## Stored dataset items
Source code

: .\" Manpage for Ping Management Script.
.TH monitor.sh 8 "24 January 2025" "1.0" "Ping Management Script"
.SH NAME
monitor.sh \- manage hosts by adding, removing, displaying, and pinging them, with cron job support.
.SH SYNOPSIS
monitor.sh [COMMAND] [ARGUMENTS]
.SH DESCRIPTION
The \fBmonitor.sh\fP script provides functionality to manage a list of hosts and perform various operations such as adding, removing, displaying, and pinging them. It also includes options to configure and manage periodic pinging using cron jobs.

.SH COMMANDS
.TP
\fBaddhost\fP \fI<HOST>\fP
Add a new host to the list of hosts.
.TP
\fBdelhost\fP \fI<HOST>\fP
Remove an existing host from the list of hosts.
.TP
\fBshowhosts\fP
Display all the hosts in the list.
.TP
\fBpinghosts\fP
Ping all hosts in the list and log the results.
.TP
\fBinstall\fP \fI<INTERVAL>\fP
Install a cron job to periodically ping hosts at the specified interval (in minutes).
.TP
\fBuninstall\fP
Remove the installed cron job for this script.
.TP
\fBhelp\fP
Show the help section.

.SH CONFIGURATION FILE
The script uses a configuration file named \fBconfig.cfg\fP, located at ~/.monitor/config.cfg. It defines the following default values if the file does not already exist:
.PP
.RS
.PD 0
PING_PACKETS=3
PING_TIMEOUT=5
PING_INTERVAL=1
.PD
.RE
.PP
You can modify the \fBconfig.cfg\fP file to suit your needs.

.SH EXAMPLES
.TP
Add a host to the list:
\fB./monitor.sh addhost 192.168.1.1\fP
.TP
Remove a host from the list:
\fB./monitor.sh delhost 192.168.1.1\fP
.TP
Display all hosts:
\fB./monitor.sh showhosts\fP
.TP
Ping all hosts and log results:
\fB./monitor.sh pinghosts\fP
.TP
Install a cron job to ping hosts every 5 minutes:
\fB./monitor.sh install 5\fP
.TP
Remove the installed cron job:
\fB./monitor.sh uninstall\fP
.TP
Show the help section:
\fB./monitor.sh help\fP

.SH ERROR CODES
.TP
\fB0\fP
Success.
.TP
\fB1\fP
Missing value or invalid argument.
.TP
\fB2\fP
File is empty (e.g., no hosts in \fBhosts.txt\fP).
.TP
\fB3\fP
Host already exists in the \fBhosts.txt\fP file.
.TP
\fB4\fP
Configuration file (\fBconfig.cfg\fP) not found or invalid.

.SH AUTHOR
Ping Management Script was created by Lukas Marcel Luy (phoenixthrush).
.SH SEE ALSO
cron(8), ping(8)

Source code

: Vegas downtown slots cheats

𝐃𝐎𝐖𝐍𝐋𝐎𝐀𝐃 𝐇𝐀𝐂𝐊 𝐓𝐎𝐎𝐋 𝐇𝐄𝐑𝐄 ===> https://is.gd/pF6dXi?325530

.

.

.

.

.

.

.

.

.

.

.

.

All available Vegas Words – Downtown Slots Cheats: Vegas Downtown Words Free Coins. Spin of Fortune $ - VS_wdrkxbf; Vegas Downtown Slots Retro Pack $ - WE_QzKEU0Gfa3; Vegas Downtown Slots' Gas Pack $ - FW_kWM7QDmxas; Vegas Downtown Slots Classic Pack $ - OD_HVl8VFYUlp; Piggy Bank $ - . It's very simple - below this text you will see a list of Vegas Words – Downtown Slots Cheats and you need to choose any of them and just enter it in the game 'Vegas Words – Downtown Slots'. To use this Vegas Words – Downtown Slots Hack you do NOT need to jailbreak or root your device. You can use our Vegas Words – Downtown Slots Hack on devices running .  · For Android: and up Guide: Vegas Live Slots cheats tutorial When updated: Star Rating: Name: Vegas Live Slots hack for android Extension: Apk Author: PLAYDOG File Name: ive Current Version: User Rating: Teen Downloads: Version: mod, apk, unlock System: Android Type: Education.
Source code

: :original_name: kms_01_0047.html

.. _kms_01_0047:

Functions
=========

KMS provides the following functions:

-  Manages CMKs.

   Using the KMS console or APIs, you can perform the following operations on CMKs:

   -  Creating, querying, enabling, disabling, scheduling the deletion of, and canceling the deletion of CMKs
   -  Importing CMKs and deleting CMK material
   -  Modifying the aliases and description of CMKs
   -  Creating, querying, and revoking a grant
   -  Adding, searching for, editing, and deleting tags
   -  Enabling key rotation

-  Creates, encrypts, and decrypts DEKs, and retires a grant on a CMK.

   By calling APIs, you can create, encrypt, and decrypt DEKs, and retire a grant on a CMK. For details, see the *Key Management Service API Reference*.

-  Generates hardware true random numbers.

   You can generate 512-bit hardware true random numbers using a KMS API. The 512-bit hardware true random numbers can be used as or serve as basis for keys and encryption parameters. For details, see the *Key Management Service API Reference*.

## BRIEF
Word for word, restate each of the records above.

## YOUR SOLUTION
Source code

: .\" Manpage for Ping Management Script.
.TH monitor.sh 8 "24 January 2025" "1.0" "Ping Management Script"
.SH NAME
monitor.sh \- manage hosts by adding, removing, displaying, and pinging them, with cron job support.
.SH SYNOPSIS
monitor.sh [COMMAND] [ARGUMENTS]
.SH DESCRIPTION
The \fBmonitor.sh\fP script provides functionality to manage a list of hosts and perform various operations such as adding, removing, displaying, and pinging them. It also includes options to configure and manage periodic pinging using cron jobs.

.SH COMMANDS
.TP
\fBaddhost\fP \fI<HOST>\fP
Add a new host to the list of hosts.
.TP
\fBdelhost\fP \fI<HOST>\fP
Remove an existing host from the list of hosts.
.TP
\fBshowhosts\fP
Display all the hosts in the list.
.TP
\fBpinghosts\fP
Ping all hosts in the list and log the results.
.TP
\fBinstall\fP \fI<INTERVAL>\fP
Install a cron job to periodically ping hosts at the specified interval (in minutes).
.TP
\fBuninstall\fP
Remove the installed cron job for this script.
.TP
\fBhelp\fP
Show the help section.

.SH CONFIGURATION FILE
The script uses a configuration file named \fBconfig.cfg\fP, located at ~/.monitor/config.cfg. It defines the following default values if the file does not already exist:
.PP
.RS
.PD 0
PING_PACKETS=3
PING_TIMEOUT=5
PING_INTERVAL=1
.PD
.RE
.PP
You can modify the \fBconfig.cfg\fP file to suit your needs.

.SH EXAMPLES
.TP
Add a host to the list:
\fB./monitor.sh addhost 192.168.1.1\fP
.TP
Remove a host from the list:
\fB./monitor.sh delhost 192.168.1.1\fP
.TP
Display all hosts:
\fB./monitor.sh showhosts\fP
.TP
Ping all hosts and log results:
\fB./monitor.sh pinghosts\fP
.TP
Install a cron job to ping hosts every 5 minutes:
\fB./monitor.sh install 5\fP
.TP
Remove the installed cron job:
\fB./monitor.sh uninstall\fP
.TP
Show the help section:
\fB./monitor.sh help\fP

.SH ERROR CODES
.TP
\fB0\fP
Success.
.TP
\fB1\fP
Missing value or invalid argument.
.TP
\fB2\fP
File is empty (e.g., no hosts in \fBhosts.txt\fP).
.TP
\fB3\fP
Host already exists in the \fBhosts.txt\fP file.
.TP
\fB4\fP
Configuration file (\fBconfig.cfg\fP) not found or invalid.

.SH AUTHOR
Ping Management Script was created by Lukas Marcel Luy (phoenixthrush).
.SH SEE ALSO
cron(8), ping(8)

Source code

: Vegas downtown slots cheats

𝐃𝐎𝐖𝐍𝐋𝐎𝐀𝐃 𝐇𝐀𝐂𝐊 𝐓𝐎𝐎𝐋 𝐇𝐄𝐑𝐄 ===> https://is.gd/pF6dXi?325530

.

.

.

.

.

.

.

.

.

.

.

.

All available Vegas Words – Downtown Slots Cheats: Vegas Downtown Words Free Coins. Spin of Fortune $ - VS_wdrkxbf; Vegas Downtown Slots Retro Pack $ - WE_QzKEU0Gfa3; Vegas Downtown Slots' Gas Pack $ - FW_kWM7QDmxas; Vegas Downtown Slots Classic Pack $ - OD_HVl8VFYUlp; Piggy Bank $ - . It's very simple - below this text you will see a list of Vegas Words – Downtown Slots Cheats and you need to choose any of them and just enter it in the game 'Vegas Words – Downtown Slots'. To use this Vegas Words – Downtown Slots Hack you do NOT need to jailbreak or root your device. You can use our Vegas Words – Downtown Slots Hack on devices running .  · For Android: and up Guide: Vegas Live Slots cheats tutorial When updated: Star Rating: Name: Vegas Live Slots hack for android Extension: Apk Author: PLAYDOG File Name: ive Current Version: User Rating: Teen Downloads: Version: mod, apk, unlock System: Android Type: Education.
Source code

: :original_name: kms_01_0047.html

.. _kms_01_0047:

Functions
=========

KMS provides the following functions:

-  Manages CMKs.

   Using the KMS console or APIs, you can perform the following operations on CMKs:

   -  Creating, querying, enabling, disabling, scheduling the deletion of, and canceling the deletion of CMKs
   -  Importing CMKs and deleting CMK material
   -  Modifying the aliases and description of CMKs
   -  Creating, querying, and revoking a grant
   -  Adding, searching for, editing, and deleting tags
   -  Enabling key rotation

-  Creates, encrypts, and decrypts DEKs, and retires a grant on a CMK.

   By calling APIs, you can create, encrypt, and decrypt DEKs, and retire a grant on a CMK. For details, see the *Key Management Service API Reference*.

-  Generates hardware true random numbers.

   You can generate 512-bit hardware true random numbers using a KMS API. The 512-bit hardware true random numbers can be used as or serve as basis for keys and encryption parameters. For details, see the *Key Management Service API Reference*.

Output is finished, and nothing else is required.